Glastonbury Abbey is located in southern Britain and is recognized as a very early Christian holy site. Among other things, it is told that Joseph of Arimathea visited the site in the early days of the first century A.D. during one of his many trips through Britain and France in connection with the tin trade. (It is also told that he had in his company a young boy, very bright and even precocious, who amazed those he met. That is, of course, a story for another pen.) The legend of Joseph’s trip continues that he drove his staff into the ground, and that it was from that spot that the Glastonbury Thorn did grow. The Thorn blossoms twice annually, once in the spring before the new growth comes on, and then again in the autumn late in the year. It is a symbol of constant renewal and hope. To this day, the Glastonbury Thorn is considered a holy tree, and a bough from the tree is delivered by a child of the kingdom to the reigning monarch at Buckingham Palace every year on Christmas Day. Sadly, this will be the first time in seventy years that the bough will not be received by HRM Queen Elizabeth.
The Glastonbury site is also of special consequence, as it is the burial site of Arthur and Guinevere.
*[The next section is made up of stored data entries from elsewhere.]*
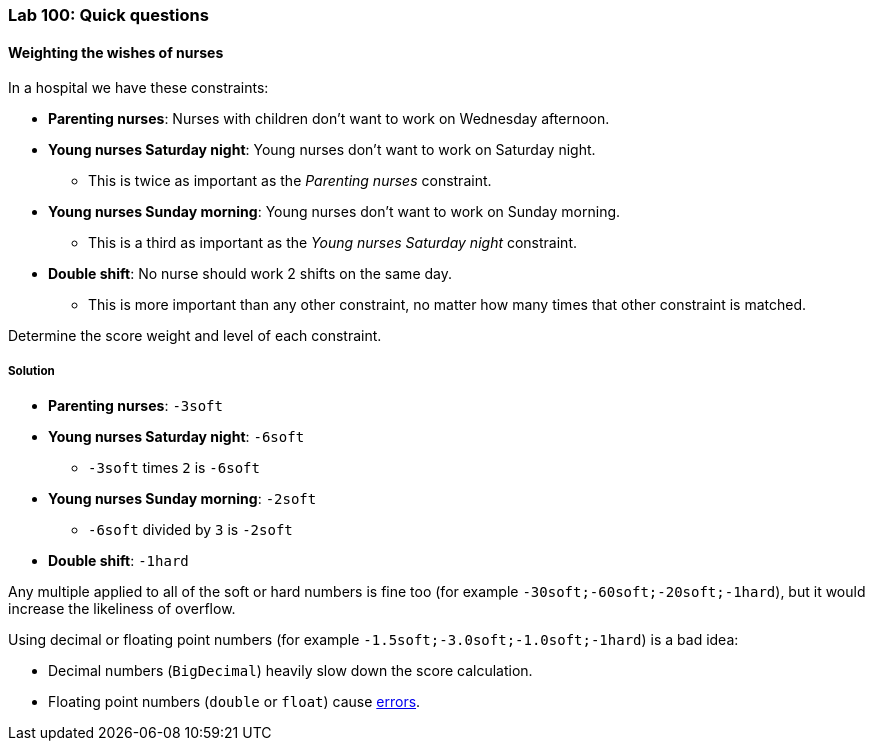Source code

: === Lab 100: Quick questions

==== Weighting the wishes of nurses

In a hospital we have these constraints:

* *Parenting nurses*: Nurses with children don't want to work on Wednesday afternoon.
* *Young nurses Saturday night*: Young nurses don't want to work on Saturday night.
** This is twice as important as the _Parenting nurses_ constraint.
* *Young nurses Sunday morning*: Young nurses don't want to work on Sunday morning.
** This is a third as important as the _Young nurses Saturday night_ constraint.
* *Double shift*: No nurse should work 2 shifts on the same day.
** This is more important than any other constraint, no matter how many times that other constraint is matched.

Determine the score weight and level of each constraint.

[.solution]
===== Solution

* *Parenting nurses*: `-3soft`
* *Young nurses Saturday night*: `-6soft`
** `-3soft` times `2` is `-6soft`
* *Young nurses Sunday morning*: `-2soft`
** `-6soft` divided by `3` is `-2soft`
* *Double shift*: `-1hard`

Any multiple applied to all of the soft or hard numbers is fine too (for example `-30soft;-60soft;-20soft;-1hard`),
but it would increase the likeliness of overflow.

Using decimal or floating point numbers (for example `-1.5soft;-3.0soft;-1.0soft;-1hard`) is a bad idea:

* Decimal numbers (`BigDecimal`) heavily slow down the score calculation.
* Floating point numbers (`double` or `float`) cause http://docs.jboss.org/optaplanner/release/latest/optaplanner-docs/html_single/index.html#avoidFloatingPointNumbersInScoreCalculation[errors].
An ancient stone marks the spot, and an oaken tomb has been unearthed which dates appropriately with the stories of Arthurian legend. Interestingly, Glastonbury was known anciently as “Avalon.”
The Glastonbury Abbey Pen reflects the stories of the site most notably with the hand cut thorn branches and five-petal blossoms that adorn the cap and body. Gothic windows in the cap with transparent red “stained glass” are situated between buttresses so that the nib can be seen when the pen is capped. In keeping with the style of medieval brass tomb plates, the body also includes figures of Arthur and Guinevere. A red Maltese-style Templar cross in high-temp glass enamel, and a decorated nib featuring a fleur-de-lis are Templar symbols added in deference to the generations of people who found hope in the promise of the grail legends, or the search for “Holy Blood.”
Structurally, the nickel silver metalwork on the pen, all handcrafted, is built up on black acrylic with a red resin cap sleeve. A JoWo #6 broad nib and converter fill system complete the function of the pen.